Parece-me claro que Hebreus 6:4-6 e o contexto do livro do qual esta passagem faz parte ensinam a real possibilidade da apostasia. Não tomei o tempo para tratar da pequena carta de 2 Pedro, mas você verá que ela também contem ensino claro quanto a este assunto. Quero acrescentar algumas observações breves.

 O que tenho exposto aqui não significa que somos salvos pela fé e guardados pelas obras. Salvação é pela fé e sempre pela fé.

 Nossa doutrina não deve roubar a nós ou aos outros a certeza da salvação. A certeza é baseada no fato de que a fé salvadora estabelece uma união salvadora com Cristo e é por esta união que Sua justiça nos é imputada.

 Ao mesmo tempo, não devemos dar uma falsa segurança. As Escrituras descrevem o comportamento e a conduta de um verdadeiro cristão. A Bíblia não oferece muita segurança às pessoas que estão vivendo em pecado.

 Pelo lado negativo, devemos advertir os cristãos sobre a apostasia, especialmente os caminhos que podem eventualmente levar à apostasia, incluindo: brincando com o pecado, rebelião contra a correção e a falsa doutrina.
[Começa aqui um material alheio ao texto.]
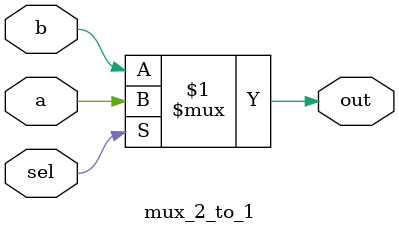
<source format=v>
`timescale 1ns / 1ps
module mux_2_to_1(			//slide introduce to verilog trang 4
	input a, b, sel,
	output out
    );
assign out = sel ? a : b;
endmodule

</source>
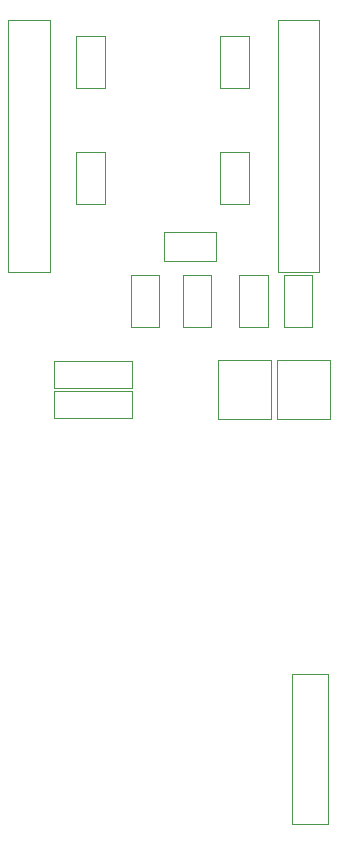
<source format=gbr>
G04 #@! TF.FileFunction,Other,User*
%FSLAX46Y46*%
G04 Gerber Fmt 4.6, Leading zero omitted, Abs format (unit mm)*
G04 Created by KiCad (PCBNEW 4.0.7-e2-6376~61~ubuntu18.04.1) date Sun Jul 15 10:10:36 2018*
%MOMM*%
%LPD*%
G01*
G04 APERTURE LIST*
%ADD10C,0.100000*%
%ADD11C,0.050000*%
G04 APERTURE END LIST*
D10*
D11*
X129410000Y-87120000D02*
X129410000Y-82120000D01*
X129410000Y-82120000D02*
X124910000Y-82120000D01*
X124910000Y-82120000D02*
X124910000Y-87120000D01*
X124910000Y-87120000D02*
X129410000Y-87120000D01*
X134410000Y-87120000D02*
X134410000Y-82120000D01*
X134410000Y-82120000D02*
X129910000Y-82120000D01*
X129910000Y-82120000D02*
X129910000Y-87120000D01*
X129910000Y-87120000D02*
X134410000Y-87120000D01*
X131210000Y-121370000D02*
X131210000Y-108720000D01*
X134210000Y-121370000D02*
X131210000Y-121370000D01*
X131210000Y-108720000D02*
X134210000Y-108720000D01*
X134210000Y-121370000D02*
X134210000Y-108720000D01*
X117610000Y-87070000D02*
X111010000Y-87070000D01*
X117610000Y-84770000D02*
X111010000Y-84770000D01*
X117610000Y-87070000D02*
X117610000Y-84770000D01*
X111010000Y-87070000D02*
X111010000Y-84770000D01*
X117610000Y-84470000D02*
X111010000Y-84470000D01*
X117610000Y-82170000D02*
X111010000Y-82170000D01*
X117610000Y-84470000D02*
X117610000Y-82170000D01*
X111010000Y-84470000D02*
X111010000Y-82170000D01*
X127510000Y-64520000D02*
X127510000Y-68920000D01*
X125110000Y-64520000D02*
X125110000Y-68920000D01*
X127510000Y-64520000D02*
X125110000Y-64520000D01*
X127510000Y-68920000D02*
X125110000Y-68920000D01*
X115310000Y-64520000D02*
X115310000Y-68920000D01*
X112910000Y-64520000D02*
X112910000Y-68920000D01*
X115310000Y-64520000D02*
X112910000Y-64520000D01*
X115310000Y-68920000D02*
X112910000Y-68920000D01*
X112910000Y-59120000D02*
X112910000Y-54720000D01*
X115310000Y-59120000D02*
X115310000Y-54720000D01*
X112910000Y-59120000D02*
X115310000Y-59120000D01*
X112910000Y-54720000D02*
X115310000Y-54720000D01*
X125110000Y-59120000D02*
X125110000Y-54720000D01*
X127510000Y-59120000D02*
X127510000Y-54720000D01*
X125110000Y-59120000D02*
X127510000Y-59120000D01*
X125110000Y-54720000D02*
X127510000Y-54720000D01*
X119910000Y-74920000D02*
X119910000Y-79320000D01*
X117510000Y-74920000D02*
X117510000Y-79320000D01*
X119910000Y-74920000D02*
X117510000Y-74920000D01*
X119910000Y-79320000D02*
X117510000Y-79320000D01*
X126710000Y-79320000D02*
X126710000Y-74920000D01*
X129110000Y-79320000D02*
X129110000Y-74920000D01*
X126710000Y-79320000D02*
X129110000Y-79320000D01*
X126710000Y-74920000D02*
X129110000Y-74920000D01*
X130510000Y-79320000D02*
X130510000Y-74920000D01*
X132910000Y-79320000D02*
X132910000Y-74920000D01*
X130510000Y-79320000D02*
X132910000Y-79320000D01*
X130510000Y-74920000D02*
X132910000Y-74920000D01*
X121910000Y-79320000D02*
X121910000Y-74920000D01*
X124310000Y-79320000D02*
X124310000Y-74920000D01*
X121910000Y-79320000D02*
X124310000Y-79320000D01*
X121910000Y-74920000D02*
X124310000Y-74920000D01*
X120310000Y-71320000D02*
X124710000Y-71320000D01*
X120310000Y-73720000D02*
X124710000Y-73720000D01*
X120310000Y-71320000D02*
X120310000Y-73720000D01*
X124710000Y-71320000D02*
X124710000Y-73720000D01*
X129960000Y-53370000D02*
X129960000Y-74670000D01*
X133460000Y-53370000D02*
X133460000Y-74670000D01*
X129960000Y-53370000D02*
X133460000Y-53370000D01*
X129960000Y-74670000D02*
X133460000Y-74670000D01*
X110660000Y-74670000D02*
X110660000Y-53370000D01*
X107160000Y-74670000D02*
X107160000Y-53370000D01*
X110660000Y-74670000D02*
X107160000Y-74670000D01*
X110660000Y-53370000D02*
X107160000Y-53370000D01*
M02*

</source>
 Pelo lado positivo, podemos exortar e encorajar uns aos outros a caminhar no sentido do desenvolvimento e crescimento espiritual. Esta é a maneira mais certa de evitar a apostasia. 2 Pedro conclui: “Vós, pois, amados, prevenidos como estais de antemão, acautelai-vos; não suceda que, arrastados pelo erro desses insubordinados, descaiais da vossa própria firmeza; antes, crescei na graça e no conhecimento de nosso Senhor e Salvador Jesus Cristo” (3:17-18).

 No corpo de Cristo temos importantes responsabilidades não somente por nós mesmo, mas também uns pelos outros. Hebreus, por exemplo, chama o leitor a ajudar uns aos outros pela exortação mútua nesta jornada de peregrinação. Veja 3:13; 10:24 e seguintes; 12:12 e seguintes e 13:17. Estes lembretes ocorrem lado a lado às advertências contra a apostasia.